2. The kit of claim 1, said amount of tretinoin effective for topical use to treat acne vulgaris being a concentration of from about 0.1% to about 0.25% of the total formulation.

3. The kit of claim 1, wherein said non-soap skin cleanser includes green tea (Camellia sinensis) extract.

4. The kit of claim 1, wherein said non-greasy skin moisturizer includes a topical anti-irritant component.

5. The kit of claim 4, said topical anti-irritant component selected from the group consisting of: Aloe barbadensis leaf juice (aloe vera gel); glycerine, green tea (Camellia sinensis) extract; acetyl dipeptide-1 cetyl ester; and bisabolol.

6. The kit of claim 5, said topical anti-irritant component comprising Aloe barbadensis leaf juice (aloe vera gel), glycerine, green tea (Camellia sinensis) extract, acetyl dipeptide-1 cetyl ester and bisabolol.

7. The kit of claim 1, wherein

a. said amount of tretinoin effective for topical use to treat acne vulgaris being a concentration of from about 0.1% to about 0.25% of the total formulation;

b. said non-soap skin cleanser includes green tea (Camellia sinensis) extract; and

c. said non-greasy skin moisturizer includes a topical anti-irritant component selected from the group consisting of: Aloe barbadensis leaf juice (aloe vera gel);

glycerine, green tea (Camellia sinensis) extract; acetyl dipeptide-1 cetyl ester; and bisabolol.

8. A method for the treatment of acne vulgaris, the method comprising:

a. providing to a patient in need thereof tretinoin in a formulation acceptable for topical use, the formulation containing an amount of tretinoin effective for topical use to treat acne vulgaris;

b. providing to said patient a non-soap skin cleanser having a formulation which avoids exacerbating tretinoin-associated skin irritation with tretinoin; and

c. providing to said patient a non-greasy skin moisturizer having a formulation which avoids exacerbating tretinoin-associated skin irritation with tretinoin.

9. The method of claim 8, said amount of tretinoin effective for topical use to treat acne vulgaris being a concentration of from about 0.1% to about 0.25% of the total formulation.

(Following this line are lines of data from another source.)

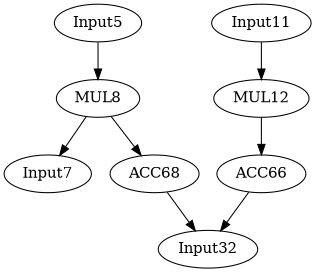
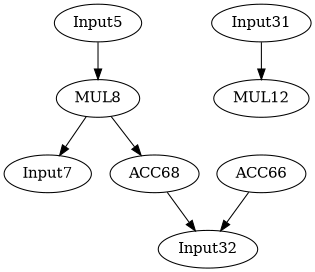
  digraph {
    node [opcode=input]
    edge [operand=0]
    Input5 [offset="0, 0" pattern="2, 11, 82, 11, -1032, 11, -712, 11" ref_name=A0]
    MUL8 [opcode=mul]
    Input7 [offset="0, 0" pattern="2, 11, 2, 11, -240, 11, -240, 11" ref_name=W00]
    ACC68 [acc_first=1 acc_params="0, 121, 1, 121" opcode=acc]
    MUL12 [opcode=mul]
    ACC66 [acc_first=1 acc_params="0, 121, 1, 121" opcode=acc]
    n7 [label=Input32 offset="0, 0" opcode=sstore pattern="242, 2, -240, 121" ref_name=B0 serial="2, 121, 2, 1"]
-   Input11 [offset="0, 0" pattern="2, 11, 2, 11, -240, 11, -240, 11" ref_name=W10]
+   Input11 [offset="0, 0" pattern="2, 11, 2, 11, -240, 11, -240, 11" ref_name=W10 label=Input31]
    Input5 -> MUL8 [operand=1]
    MUL8 -> Input7
    MUL8 -> ACC68
    ACC68 -> n7
-   MUL12 -> ACC66
    ACC66 -> n7 [operand=1]
    Input11 -> MUL12
  }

10. The method of claim 8, wherein said non-soap skin cleanser includes green tea (Camellia sinensis) extract.

11. method kit of claim 8, wherein said non-greasy skin moisturizer includes a topical anti-irritant component.

12. The method of claim 11, said topical anti-irritant component selected from the group consisting of: Aloe barbadensis leaf juice (aloe vera gel); glycerine, green tea (Camellia sinensis) extract; acetyl dipeptide-1 cetyl ester; and bisabolol.

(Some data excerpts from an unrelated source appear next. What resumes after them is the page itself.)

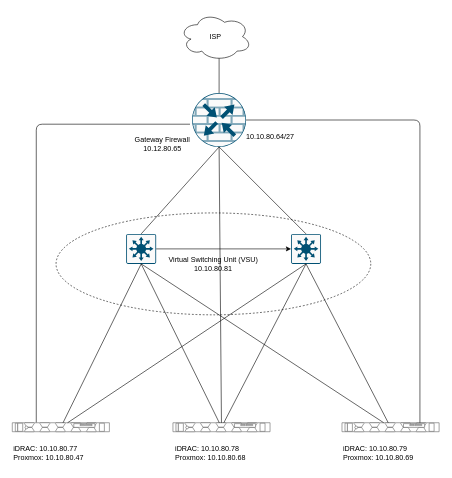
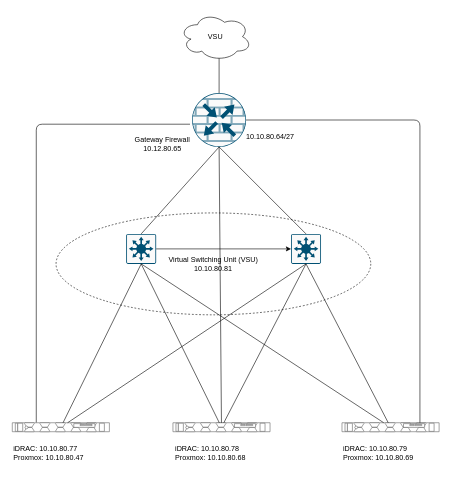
  <mxCell id="0" />
  <mxCell id="1" parent="0" />
  <mxCell id="2" value="&lt;div&gt;Virtual Switching Unit (VSU)&lt;/div&gt;10.10.80.81" style="ellipse;whiteSpace=wrap;html=1;fillColor=none;dashed=1;rounded=1;" parent="1" vertex="1"><mxGeometry x="93" y="354" width="525" height="170" as="geometry" /></mxCell>
- <mxCell id="3" value="ISP" style="ellipse;shape=cloud;whiteSpace=wrap;html=1;rounded=1;" parent="1" vertex="1"><mxGeometry x="299" y="20" width="120" height="80" as="geometry" /></mxCell>
+ <mxCell id="3" value="VSU" style="ellipse;shape=cloud;whiteSpace=wrap;html=1;rounded=1;" parent="1" vertex="1"><mxGeometry x="299" y="20" width="120" height="80" as="geometry" /></mxCell>
  <mxCell id="4" value="" style="points=[[0.5,0,0],[1,0.5,0],[0.5,1,0],[0,0.5,0],[0.145,0.145,0],[0.856,0.145,0],[0.855,0.856,0],[0.145,0.855,0]];verticalLabelPosition=bottom;html=1;verticalAlign=top;aspect=fixed;align=center;pointerEvents=1;shape=mxgraph.cisco19.rect;prIcon=router_with_firewall;fillColor=#FAFAFA;strokeColor=#005073;rounded=1;" parent="1" vertex="1"><mxGeometry x="320" y="154" width="90" height="90" as="geometry" /></mxCell>
  <mxCell id="5" value="" style="points=[[0.015,0.015,0],[0.985,0.015,0],[0.985,0.985,0],[0.015,0.985,0],[0.25,0,0],[0.5,0,0],[0.75,0,0],[1,0.25,0],[1,0.5,0],[1,0.75,0],[0.75,1,0],[0.5,1,0],[0.25,1,0],[0,0.75,0],[0,0.5,0],[0,0.25,0]];verticalLabelPosition=bottom;html=1;verticalAlign=top;aspect=fixed;align=center;pointerEvents=1;shape=mxgraph.cisco19.rect;prIcon=l3_switch;fillColor=#FAFAFA;strokeColor=#005073;rounded=1;" parent="1" vertex="1"><mxGeometry x="210" y="389" width="50" height="50" as="geometry" /></mxCell>
  <mxCell id="6" value="" style="points=[[0.015,0.015,0],[0.985,0.015,0],[0.985,0.985,0],[0.015,0.985,0],[0.25,0,0],[0.5,0,0],[0.75,0,0],[1,0.25,0],[1,0.5,0],[1,0.75,0],[0.75,1,0],[0.5,1,0],[0.25,1,0],[0,0.75,0],[0,0.5,0],[0,0.25,0]];verticalLabelPosition=bottom;html=1;verticalAlign=top;aspect=fixed;align=center;pointerEvents=1;shape=mxgraph.cisco19.rect;prIcon=l3_switch;fillColor=#FAFAFA;strokeColor=#005073;rounded=1;" parent="1" vertex="1"><mxGeometry x="485" y="389" width="50" height="50" as="geometry" /></mxCell>
  <mxCell id="7" style="edgeStyle=orthogonalEdgeStyle;rounded=1;orthogonalLoop=1;jettySize=auto;html=1;entryX=0;entryY=0.5;entryDx=0;entryDy=0;entryPerimeter=0;" parent="1" source="5" target="6" edge="1"><mxGeometry relative="1" as="geometry" /></mxCell>
  <mxCell id="8" style="edgeStyle=orthogonalEdgeStyle;rounded=1;orthogonalLoop=1;jettySize=auto;html=1;entryX=-0.039;entryY=0.578;entryDx=0;entryDy=0;entryPerimeter=0;endArrow=none;endFill=0;" parent="1" source="9" target="4" edge="1"><mxGeometry relative="1" as="geometry"><mxPoint x="200" y="294" as="targetPoint" /><Array as="points"><mxPoint x="60" y="206" /></Array></mxGeometry></mxCell>
  <mxCell id="9" value="" style="strokeColor=#666666;html=1;labelPosition=right;align=left;spacingLeft=15;shadow=0;dashed=0;outlineConnect=0;shape=mxgraph.rack.dell.poweredge_r6525;rounded=1;" parent="1" vertex="1"><mxGeometry x="20" y="704" width="162" height="15" as="geometry" /></mxCell>
  <mxCell id="10" value="" style="strokeColor=#666666;html=1;labelPosition=right;align=left;spacingLeft=15;shadow=0;dashed=0;outlineConnect=0;shape=mxgraph.rack.dell.poweredge_r6525;rounded=1;" parent="1" vertex="1"><mxGeometry x="288" y="704" width="162" height="15" as="geometry" /></mxCell>
  <mxCell id="11" value="" style="strokeColor=#666666;html=1;labelPosition=right;align=left;spacingLeft=15;shadow=0;dashed=0;outlineConnect=0;shape=mxgraph.rack.dell.poweredge_r6525;rounded=1;" parent="1" vertex="1"><mxGeometry x="570" y="704" width="162" height="15" as="geometry" /></mxCell>
  <mxCell id="12" value="" style="endArrow=none;html=1;rounded=1;entryX=0.5;entryY=1;entryDx=0;entryDy=0;entryPerimeter=0;" parent="1" source="9" target="6" edge="1"><mxGeometry width="50" height="50" relative="1" as="geometry"><mxPoint x="420" y="544" as="sourcePoint" /><mxPoint x="470" y="494" as="targetPoint" /></mxGeometry></mxCell>
  <mxCell id="13" value="" style="endArrow=none;html=1;rounded=1;entryX=0.5;entryY=1;entryDx=0;entryDy=0;entryPerimeter=0;" parent="1" source="9" target="5" edge="1"><mxGeometry width="50" height="50" relative="1" as="geometry"><mxPoint x="420" y="544" as="sourcePoint" /><mxPoint x="470" y="494" as="targetPoint" /></mxGeometry></mxCell>
  <mxCell id="14" value="" style="endArrow=none;html=1;rounded=1;entryX=0.5;entryY=1;entryDx=0;entryDy=0;entryPerimeter=0;" parent="1" source="10" target="5" edge="1"><mxGeometry width="50" height="50" relative="1" as="geometry"><mxPoint x="420" y="544" as="sourcePoint" /><mxPoint x="470" y="494" as="targetPoint" /></mxGeometry></mxCell>
  <mxCell id="15" value="" style="endArrow=none;html=1;rounded=1;entryX=0.5;entryY=1;entryDx=0;entryDy=0;entryPerimeter=0;" parent="1" source="11" target="5" edge="1"><mxGeometry width="50" height="50" relative="1" as="geometry"><mxPoint x="420" y="544" as="sourcePoint" /><mxPoint x="470" y="494" as="targetPoint" /></mxGeometry></mxCell>
  <mxCell id="16" value="" style="endArrow=none;html=1;rounded=1;entryX=0.5;entryY=1;entryDx=0;entryDy=0;entryPerimeter=0;" parent="1" source="10" target="6" edge="1"><mxGeometry width="50" height="50" relative="1" as="geometry"><mxPoint x="420" y="544" as="sourcePoint" /><mxPoint x="470" y="494" as="targetPoint" /></mxGeometry></mxCell>
  <mxCell id="17" value="" style="endArrow=none;html=1;rounded=1;entryX=0.5;entryY=1;entryDx=0;entryDy=0;entryPerimeter=0;" parent="1" source="11" target="6" edge="1"><mxGeometry width="50" height="50" relative="1" as="geometry"><mxPoint x="420" y="544" as="sourcePoint" /><mxPoint x="470" y="494" as="targetPoint" /></mxGeometry></mxCell>
  <mxCell id="18" value="" style="endArrow=none;html=1;rounded=1;entryX=0.5;entryY=1;entryDx=0;entryDy=0;entryPerimeter=0;exitX=0.5;exitY=0;exitDx=0;exitDy=0;exitPerimeter=0;" parent="1" source="6" target="4" edge="1"><mxGeometry width="50" height="50" relative="1" as="geometry"><mxPoint x="430" y="424" as="sourcePoint" /><mxPoint x="480" y="374" as="targetPoint" /></mxGeometry></mxCell>
  <mxCell id="19" value="" style="endArrow=none;html=1;rounded=1;entryX=0.5;entryY=1;entryDx=0;entryDy=0;entryPerimeter=0;exitX=0.5;exitY=0;exitDx=0;exitDy=0;exitPerimeter=0;" parent="1" source="5" target="4" edge="1"><mxGeometry width="50" height="50" relative="1" as="geometry"><mxPoint x="430" y="424" as="sourcePoint" /><mxPoint x="360" y="244" as="targetPoint" /></mxGeometry></mxCell>
  <mxCell id="20" value="iDRAC: 10.10.80.77&lt;div&gt;Proxmox: 10.10.80.47&lt;/div&gt;" style="text;html=1;align=left;verticalAlign=middle;resizable=0;points=[];autosize=1;strokeColor=none;fillColor=none;" parent="1" vertex="1"><mxGeometry x="20" y="734" width="140" height="40" as="geometry" /></mxCell>
  <mxCell id="21" value="iDRAC: 10.10.80.78&lt;div&gt;Proxmox: 10.10.80.68&lt;/div&gt;" style="text;html=1;align=left;verticalAlign=middle;resizable=0;points=[];autosize=1;strokeColor=none;fillColor=none;" parent="1" vertex="1"><mxGeometry x="290" y="734" width="140" height="40" as="geometry" /></mxCell>
  <mxCell id="22" value="iDRAC: 10.10.80.79&lt;div&gt;Proxmox: 10.10.80.69&lt;/div&gt;" style="text;html=1;align=left;verticalAlign=middle;resizable=0;points=[];autosize=1;strokeColor=none;fillColor=none;" parent="1" vertex="1"><mxGeometry x="570" y="734" width="140" height="40" as="geometry" /></mxCell>
  <mxCell id="23" value="Gateway Firewall&lt;div&gt;10.12.80.65&lt;/div&gt;" style="text;html=1;align=center;verticalAlign=middle;resizable=0;points=[];autosize=1;strokeColor=none;fillColor=none;" parent="1" vertex="1"><mxGeometry x="210" y="220" width="120" height="40" as="geometry" /></mxCell>
  <mxCell id="24" value="10.10.80.64/27" style="text;html=1;align=center;verticalAlign=middle;resizable=0;points=[];autosize=1;strokeColor=none;fillColor=none;" parent="1" vertex="1"><mxGeometry x="400" y="212" width="100" height="30" as="geometry" /></mxCell>
  <mxCell id="25" style="edgeStyle=orthogonalEdgeStyle;rounded=1;orthogonalLoop=1;jettySize=auto;html=1;entryX=1;entryY=0.5;entryDx=0;entryDy=0;entryPerimeter=0;endArrow=none;endFill=0;" parent="1" source="11" target="4" edge="1"><mxGeometry relative="1" as="geometry"><Array as="points"><mxPoint x="700" y="199" /></Array></mxGeometry></mxCell>
  <mxCell id="26" style="edgeStyle=orthogonalEdgeStyle;rounded=1;orthogonalLoop=1;jettySize=auto;html=1;entryX=0.55;entryY=0.95;entryDx=0;entryDy=0;entryPerimeter=0;endArrow=none;endFill=0;" parent="1" source="4" target="3" edge="1"><mxGeometry relative="1" as="geometry" /></mxCell>
  <mxCell id="27" value="" style="endArrow=none;html=1;rounded=1;entryX=0.5;entryY=1;entryDx=0;entryDy=0;entryPerimeter=0;" edge="1" parent="1" source="10" target="4"><mxGeometry width="50" height="50" relative="1" as="geometry"><mxPoint x="530" y="470" as="sourcePoint" /><mxPoint x="580" y="420" as="targetPoint" /></mxGeometry></mxCell>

13. The method of claim 12, said topical anti-irritant component comprising Aloe barbadensis leaf juice (aloe vera gel), glycerine, green tea (Camellia sinensis) extract, acetyl dipeptide-1 cetyl ester and bisabolol.

14. The method of claim 8, wherein

c. said non-greasy skin moisturizer includes a topical anti-irritant component selected from the group consisting of: Aloe barbadensis leaf juice (aloe vera gel); glycerine, green tea (Camellia sinesis) extract; acetyl dipeptide-1 cetyl ester; and bisabolol.